Nachdem Luisa per Handy den Weg zur Wohnung ihres Bruders in Erfahrung gebracht hatte, machten sich die beiden jungen Frauen auf den Weg. Felipa kam dort zunächst unter, bis Luisas Bruder andeutete, dass sie sich um eine andere Bleibe bemühen müsse. Eine seiner Bekannten hatte auf die gleiche Weise in Eppendorf eine Familie gefunden, die sie einstellte. Felipa brauchte drei Tage, bis sie bei den Wedekinds läutete und ihr Margarethe aus »purem Mitleid und christlicher Nächstenliebe«, wie sie tunlichst am Rande bemerkte, Unterschlupf, Kost und Logis gewährte.

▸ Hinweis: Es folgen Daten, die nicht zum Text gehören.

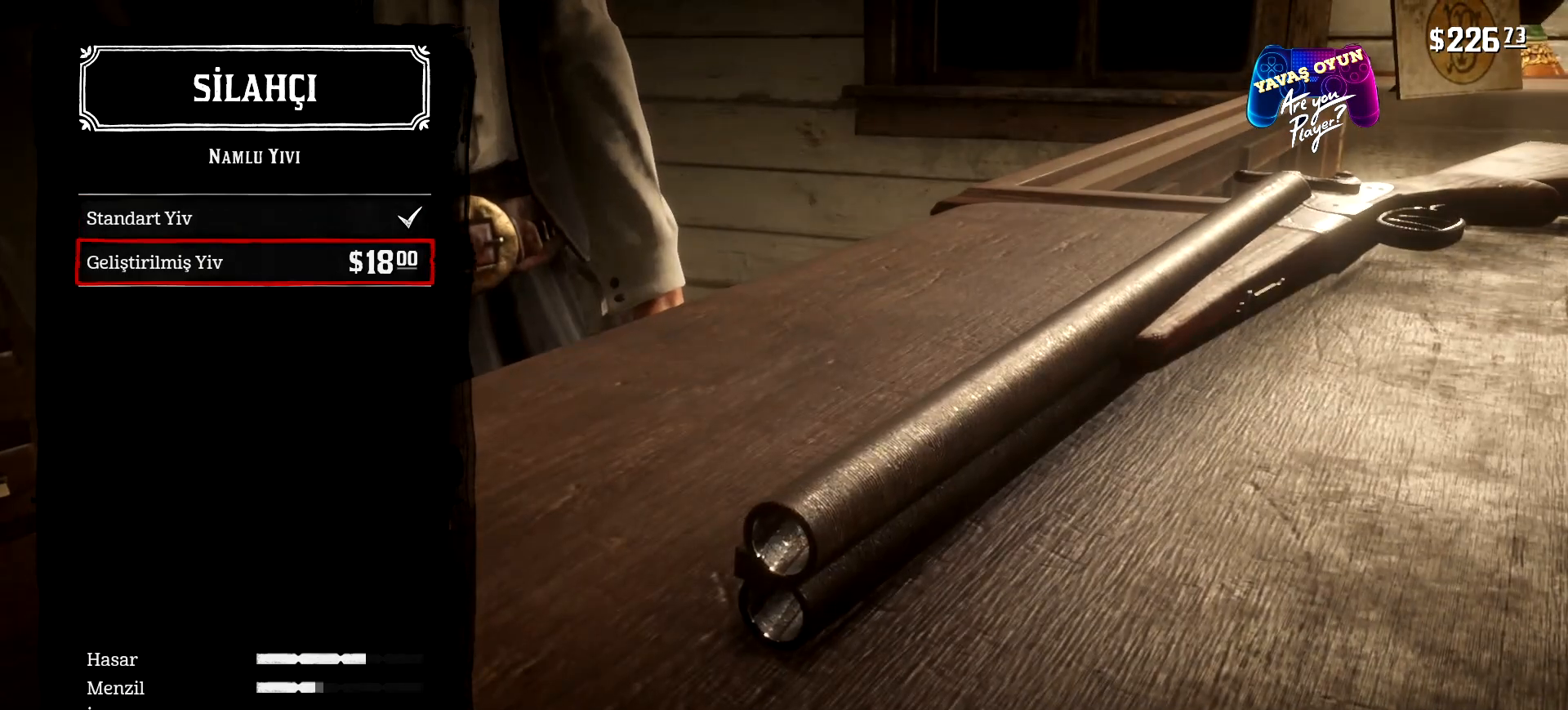
{"buttons": [], "left_stick": "center", "right_stick": "center", "events": [[100, "A", "up"]]}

»Um Ihre letzte Frage zu beantworten, Herr Doktor, habe ich vorsorglich die wenigen Daten, über die ich verfüge, notiert: Felipa Gonzalez, zweiundzwanzig Jahre alt, geboren in Iquitos, Perú. Selbstverständlich komme ich für sämtliche Heil- und Medikamentenkosten auf. Hier haben Sie meine Visitenkarte.«

»In Ordnung, Herr Wedekind, das gebe ich so weiter. In Deutschland findet derzeit kein systematisches Screening bei Menschen mit einem epidemiologischen Risiko für eine Chagas-Infektion statt. Nur etwa ein Viertel der Infizierten zeigt akute Symptome wie Fieber, Durchfall und Lymphknotenvergrößerung, wie es bei Filipa der Fall ist. Im weiteren Verlauf kann es jedoch zu chronischen Schädigungen verschiedener Organe kommen. Dabei handelt es sich insbesondere um kardiale Komplikationen wie Herzinsuffizienz, Herzrhythmusstörungen sowie Herzkammervergrößerung. Wegen der geringen medizinischen Behandlungsmöglichkeiten ist die gesundheitliche Vorsorge besonders wichtig. Deswegen muss ich Sie auch inständig bitten, ab sofort das Haus nicht zu verlassen. Ich informiere das Gesundheitsamt entsprechend, das ist meine Pflicht. Man wird gegebenenfalls in Kürze auf Sie zukommen, um geeignete Maßnahmen zwecks Desinfektion zu treffen. Und vermeiden Sie bitte ab sofort jeden Kontakt mit anderen Menschen und auch Tieren, bis wir Gewissheit haben. Am besten, Sie waschen sich sofort sehr sorgfältig und ziehen sich um. Die getragenen Kleidungsstücke sollten Sie, sofern möglich, sehr heiß waschen oder in die chemische Reinigung geben. Zudem besprühen und reinigen Sie bitte alle Gegenstände, mit denen Felipa möglicherweise in Berührung gekommen ist, mit diesem Mittel.« Doktor Mendez stellt eine Sprayflasche auf den Tisch. Als sein Handy brummt, blickt er auf das Display und erhebt sich. »Also, ich muss dann mal wieder! Ich lasse Ihnen meine Karte da für den Fall, dass Sie noch Fragen haben. Machen Sie es gut, auf Wiedersehen!«, sagt er, während er hinauseilt.